**PROBLEM TO SOLVE:**
Copy the material below word for word, from its first line through the line containing "ihtiyaç duyar ve daha geleneksel bir deneyim", including both of those lines.

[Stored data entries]
--*--

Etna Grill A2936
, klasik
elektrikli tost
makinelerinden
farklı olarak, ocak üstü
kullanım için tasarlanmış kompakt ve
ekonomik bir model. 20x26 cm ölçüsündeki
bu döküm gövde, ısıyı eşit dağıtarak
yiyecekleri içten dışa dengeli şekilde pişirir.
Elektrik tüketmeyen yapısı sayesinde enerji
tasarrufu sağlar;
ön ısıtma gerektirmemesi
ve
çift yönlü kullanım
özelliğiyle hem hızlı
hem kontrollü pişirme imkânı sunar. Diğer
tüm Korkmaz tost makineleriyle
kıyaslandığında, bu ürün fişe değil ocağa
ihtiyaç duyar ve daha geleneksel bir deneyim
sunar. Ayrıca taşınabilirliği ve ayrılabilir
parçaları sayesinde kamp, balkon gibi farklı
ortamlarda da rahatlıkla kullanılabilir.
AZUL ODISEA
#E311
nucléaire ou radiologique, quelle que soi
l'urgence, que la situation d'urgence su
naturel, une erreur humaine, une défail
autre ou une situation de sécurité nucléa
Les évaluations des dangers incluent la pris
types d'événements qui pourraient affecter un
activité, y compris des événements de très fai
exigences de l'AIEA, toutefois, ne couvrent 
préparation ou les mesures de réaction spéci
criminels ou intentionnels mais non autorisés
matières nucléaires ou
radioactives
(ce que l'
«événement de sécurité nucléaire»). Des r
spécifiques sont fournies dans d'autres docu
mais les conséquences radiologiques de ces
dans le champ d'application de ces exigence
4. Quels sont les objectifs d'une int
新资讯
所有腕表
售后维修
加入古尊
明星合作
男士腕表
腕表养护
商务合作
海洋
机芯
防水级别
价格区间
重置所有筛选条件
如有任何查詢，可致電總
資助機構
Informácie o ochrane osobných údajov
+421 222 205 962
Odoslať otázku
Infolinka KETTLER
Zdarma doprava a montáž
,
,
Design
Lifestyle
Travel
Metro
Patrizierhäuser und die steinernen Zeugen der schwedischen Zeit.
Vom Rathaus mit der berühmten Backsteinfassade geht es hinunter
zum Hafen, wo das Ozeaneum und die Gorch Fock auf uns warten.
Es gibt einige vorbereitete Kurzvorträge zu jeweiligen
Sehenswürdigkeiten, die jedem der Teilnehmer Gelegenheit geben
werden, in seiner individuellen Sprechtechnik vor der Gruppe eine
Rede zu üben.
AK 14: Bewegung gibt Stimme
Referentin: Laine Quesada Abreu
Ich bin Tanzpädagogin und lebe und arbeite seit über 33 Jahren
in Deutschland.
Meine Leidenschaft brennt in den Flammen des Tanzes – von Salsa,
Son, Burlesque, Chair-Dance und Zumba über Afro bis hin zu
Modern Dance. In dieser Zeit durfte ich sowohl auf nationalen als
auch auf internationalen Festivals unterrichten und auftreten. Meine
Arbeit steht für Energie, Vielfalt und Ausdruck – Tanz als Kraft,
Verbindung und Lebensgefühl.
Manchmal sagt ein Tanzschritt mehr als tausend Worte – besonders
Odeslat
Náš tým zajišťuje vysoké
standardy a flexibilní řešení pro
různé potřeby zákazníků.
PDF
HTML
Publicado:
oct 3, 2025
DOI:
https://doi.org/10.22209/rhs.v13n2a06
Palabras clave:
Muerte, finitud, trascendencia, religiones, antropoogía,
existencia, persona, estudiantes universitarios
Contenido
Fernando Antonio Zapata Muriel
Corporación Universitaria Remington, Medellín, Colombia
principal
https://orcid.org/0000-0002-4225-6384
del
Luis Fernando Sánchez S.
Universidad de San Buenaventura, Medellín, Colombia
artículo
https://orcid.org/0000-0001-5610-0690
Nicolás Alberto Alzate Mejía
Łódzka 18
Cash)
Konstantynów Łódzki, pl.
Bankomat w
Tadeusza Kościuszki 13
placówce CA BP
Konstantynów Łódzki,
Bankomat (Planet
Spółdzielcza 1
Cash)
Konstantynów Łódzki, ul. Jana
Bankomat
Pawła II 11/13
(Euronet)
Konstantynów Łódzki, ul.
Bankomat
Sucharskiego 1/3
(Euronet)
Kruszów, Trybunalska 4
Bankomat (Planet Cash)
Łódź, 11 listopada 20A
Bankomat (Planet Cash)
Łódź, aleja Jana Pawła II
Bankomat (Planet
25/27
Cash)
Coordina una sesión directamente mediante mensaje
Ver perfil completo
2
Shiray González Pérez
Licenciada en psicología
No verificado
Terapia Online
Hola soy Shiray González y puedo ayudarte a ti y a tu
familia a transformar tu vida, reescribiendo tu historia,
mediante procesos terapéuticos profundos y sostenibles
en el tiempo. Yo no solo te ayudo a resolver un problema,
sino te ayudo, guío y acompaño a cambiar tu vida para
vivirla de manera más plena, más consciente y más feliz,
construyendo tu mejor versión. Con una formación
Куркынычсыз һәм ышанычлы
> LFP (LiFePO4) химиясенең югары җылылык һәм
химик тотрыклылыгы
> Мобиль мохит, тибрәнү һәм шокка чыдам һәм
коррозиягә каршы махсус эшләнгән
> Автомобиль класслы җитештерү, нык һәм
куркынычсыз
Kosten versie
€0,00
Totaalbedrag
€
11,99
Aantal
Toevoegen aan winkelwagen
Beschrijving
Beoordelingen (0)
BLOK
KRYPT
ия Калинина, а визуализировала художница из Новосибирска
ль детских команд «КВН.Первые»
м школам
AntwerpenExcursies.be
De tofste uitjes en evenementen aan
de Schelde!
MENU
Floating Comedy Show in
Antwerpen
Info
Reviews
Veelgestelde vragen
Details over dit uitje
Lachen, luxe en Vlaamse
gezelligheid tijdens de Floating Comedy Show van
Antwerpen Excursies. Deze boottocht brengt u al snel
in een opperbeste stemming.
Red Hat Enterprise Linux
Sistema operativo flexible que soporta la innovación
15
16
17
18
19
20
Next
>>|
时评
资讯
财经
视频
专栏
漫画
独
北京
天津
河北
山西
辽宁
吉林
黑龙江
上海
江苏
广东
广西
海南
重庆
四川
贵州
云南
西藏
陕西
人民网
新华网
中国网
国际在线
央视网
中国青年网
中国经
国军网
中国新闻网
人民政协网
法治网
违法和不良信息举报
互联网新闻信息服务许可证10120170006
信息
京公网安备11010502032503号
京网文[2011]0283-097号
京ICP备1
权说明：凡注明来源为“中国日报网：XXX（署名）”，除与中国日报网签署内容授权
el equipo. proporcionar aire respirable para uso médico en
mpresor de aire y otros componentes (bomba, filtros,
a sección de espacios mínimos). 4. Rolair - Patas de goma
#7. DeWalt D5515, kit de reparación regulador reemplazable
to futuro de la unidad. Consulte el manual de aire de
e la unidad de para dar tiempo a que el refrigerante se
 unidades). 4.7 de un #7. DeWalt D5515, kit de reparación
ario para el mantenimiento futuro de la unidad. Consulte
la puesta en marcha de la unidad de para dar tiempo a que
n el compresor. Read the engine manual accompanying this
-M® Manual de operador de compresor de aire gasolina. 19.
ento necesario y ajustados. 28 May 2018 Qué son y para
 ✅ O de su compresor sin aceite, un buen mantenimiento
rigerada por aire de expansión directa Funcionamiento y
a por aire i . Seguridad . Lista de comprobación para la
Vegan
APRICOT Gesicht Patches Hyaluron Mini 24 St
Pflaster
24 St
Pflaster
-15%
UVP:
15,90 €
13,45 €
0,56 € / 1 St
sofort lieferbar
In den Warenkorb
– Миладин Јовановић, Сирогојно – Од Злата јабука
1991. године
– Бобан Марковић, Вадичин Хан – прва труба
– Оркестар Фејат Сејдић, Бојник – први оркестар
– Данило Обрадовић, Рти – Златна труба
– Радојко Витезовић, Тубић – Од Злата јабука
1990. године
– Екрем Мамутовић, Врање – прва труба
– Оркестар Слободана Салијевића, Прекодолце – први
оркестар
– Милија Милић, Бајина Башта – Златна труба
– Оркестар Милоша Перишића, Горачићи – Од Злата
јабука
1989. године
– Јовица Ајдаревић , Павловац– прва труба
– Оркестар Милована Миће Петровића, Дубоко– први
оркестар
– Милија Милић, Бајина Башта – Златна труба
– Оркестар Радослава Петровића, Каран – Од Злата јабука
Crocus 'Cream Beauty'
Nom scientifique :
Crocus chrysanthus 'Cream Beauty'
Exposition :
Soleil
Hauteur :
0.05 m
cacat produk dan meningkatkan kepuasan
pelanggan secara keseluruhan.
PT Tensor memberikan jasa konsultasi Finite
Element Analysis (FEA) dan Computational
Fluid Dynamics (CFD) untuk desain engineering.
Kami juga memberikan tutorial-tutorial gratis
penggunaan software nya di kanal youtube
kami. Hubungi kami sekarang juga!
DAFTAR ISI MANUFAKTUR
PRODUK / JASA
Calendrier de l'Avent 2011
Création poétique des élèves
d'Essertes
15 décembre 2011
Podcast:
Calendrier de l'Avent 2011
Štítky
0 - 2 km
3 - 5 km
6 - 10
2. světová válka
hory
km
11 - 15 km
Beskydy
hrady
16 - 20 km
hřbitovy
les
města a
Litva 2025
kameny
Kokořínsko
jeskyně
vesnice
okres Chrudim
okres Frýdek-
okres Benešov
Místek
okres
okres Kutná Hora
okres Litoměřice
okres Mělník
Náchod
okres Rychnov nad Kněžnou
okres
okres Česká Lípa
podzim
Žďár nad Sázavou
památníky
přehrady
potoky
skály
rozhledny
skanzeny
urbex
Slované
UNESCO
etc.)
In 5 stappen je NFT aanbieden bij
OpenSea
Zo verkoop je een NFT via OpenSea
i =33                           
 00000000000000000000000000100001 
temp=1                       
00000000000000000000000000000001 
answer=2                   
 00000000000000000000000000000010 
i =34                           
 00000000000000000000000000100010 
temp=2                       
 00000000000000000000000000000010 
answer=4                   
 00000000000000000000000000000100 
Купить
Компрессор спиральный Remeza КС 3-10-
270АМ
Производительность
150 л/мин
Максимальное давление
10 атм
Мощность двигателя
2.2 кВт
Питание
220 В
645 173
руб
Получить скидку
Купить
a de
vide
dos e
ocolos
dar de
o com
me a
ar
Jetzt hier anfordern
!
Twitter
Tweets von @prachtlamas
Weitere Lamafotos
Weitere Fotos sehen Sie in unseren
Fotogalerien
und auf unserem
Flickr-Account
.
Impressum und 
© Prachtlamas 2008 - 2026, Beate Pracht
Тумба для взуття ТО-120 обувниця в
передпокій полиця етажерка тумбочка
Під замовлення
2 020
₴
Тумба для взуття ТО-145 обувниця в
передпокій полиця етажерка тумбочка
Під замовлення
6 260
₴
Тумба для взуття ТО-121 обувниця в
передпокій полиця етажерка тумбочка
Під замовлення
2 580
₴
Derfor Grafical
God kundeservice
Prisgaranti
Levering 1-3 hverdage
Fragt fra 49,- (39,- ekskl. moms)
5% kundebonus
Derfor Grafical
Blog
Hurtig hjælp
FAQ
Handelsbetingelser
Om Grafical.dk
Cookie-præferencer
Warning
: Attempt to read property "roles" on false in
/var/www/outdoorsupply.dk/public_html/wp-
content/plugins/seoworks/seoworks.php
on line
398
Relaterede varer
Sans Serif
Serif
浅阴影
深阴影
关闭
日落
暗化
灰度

--*--

**ANSWER FOR THE TASK:**
Etna Grill A2936
, klasik
elektrikli tost
makinelerinden
farklı olarak, ocak üstü
kullanım için tasarlanmış kompakt ve
ekonomik bir model. 20x26 cm ölçüsündeki
bu döküm gövde, ısıyı eşit dağıtarak
yiyecekleri içten dışa dengeli şekilde pişirir.
Elektrik tüketmeyen yapısı sayesinde enerji
tasarrufu sağlar;
ön ısıtma gerektirmemesi
ve
çift yönlü kullanım
özelliğiyle hem hızlı
hem kontrollü pişirme imkânı sunar. Diğer
tüm Korkmaz tost makineleriyle
kıyaslandığında, bu ürün fişe değil ocağa
ihtiyaç duyar ve daha geleneksel bir deneyim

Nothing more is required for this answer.